▸ **EXERCISE PROMPT**:
Edit the text of all the entries below, replacing every occurrence of "Gaya Hidup" with "Lifestyle" and leaving everything else unchanged. Leave the pictures out of your answer.

(Extracted page text)
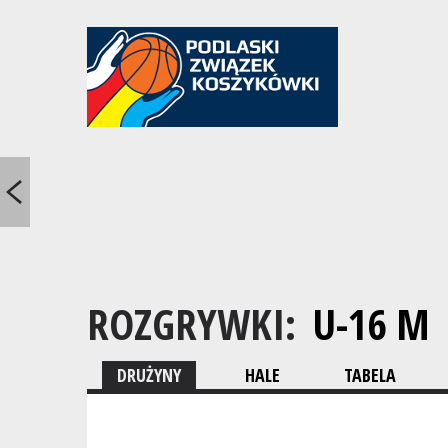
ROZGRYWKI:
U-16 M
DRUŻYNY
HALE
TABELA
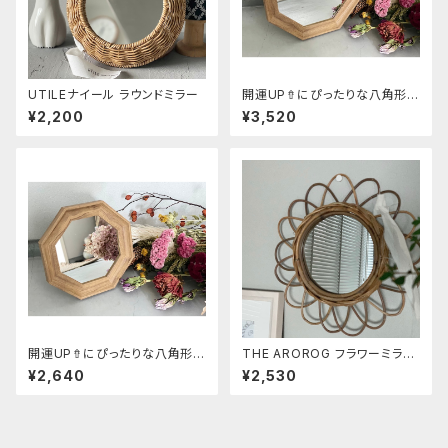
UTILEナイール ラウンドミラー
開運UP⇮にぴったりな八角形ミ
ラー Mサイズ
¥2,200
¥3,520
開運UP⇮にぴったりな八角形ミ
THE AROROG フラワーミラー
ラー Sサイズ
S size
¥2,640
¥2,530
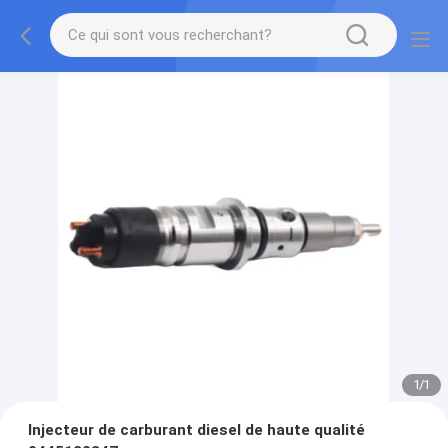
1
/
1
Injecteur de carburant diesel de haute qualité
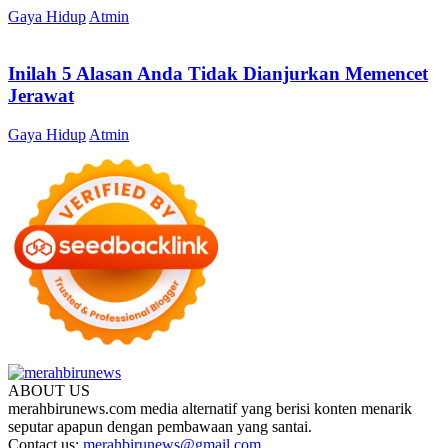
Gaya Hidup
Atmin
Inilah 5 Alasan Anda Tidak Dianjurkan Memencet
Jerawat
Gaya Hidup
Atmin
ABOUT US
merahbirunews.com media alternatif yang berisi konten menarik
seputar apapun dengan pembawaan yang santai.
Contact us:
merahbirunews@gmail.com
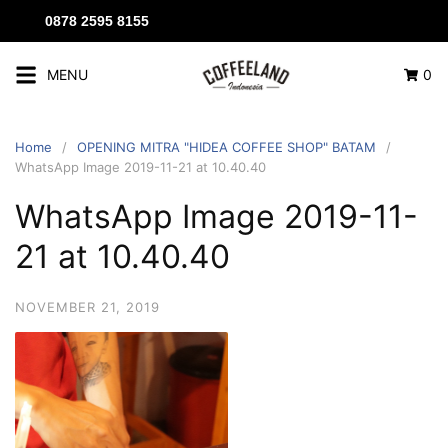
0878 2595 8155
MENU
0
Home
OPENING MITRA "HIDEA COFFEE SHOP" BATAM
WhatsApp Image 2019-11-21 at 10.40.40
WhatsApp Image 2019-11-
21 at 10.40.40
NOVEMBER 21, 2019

▸ **RESULT**:
ROZGRYWKI:
U-16 M
DRUŻYNY
HALE
TABELA
UTILEナイール ラウンドミラー
開運UP⇮にぴったりな八角形ミ
ラー Mサイズ
¥2,200
¥3,520
開運UP⇮にぴったりな八角形ミ
THE AROROG フラワーミラー
ラー Sサイズ
S size
¥2,640
¥2,530
1
/
1
Injecteur de carburant diesel de haute qualité
Lifestyle
Atmin
Inilah 5 Alasan Anda Tidak Dianjurkan Memencet
Jerawat
Lifestyle
Atmin
ABOUT US
merahbirunews.com media alternatif yang berisi konten menarik
seputar apapun dengan pembawaan yang santai.
Contact us:
merahbirunews@gmail.com
0878 2595 8155
MENU
0
Home
OPENING MITRA "HIDEA COFFEE SHOP" BATAM
WhatsApp Image 2019-11-21 at 10.40.40
WhatsApp Image 2019-11-
21 at 10.40.40
NOVEMBER 21, 2019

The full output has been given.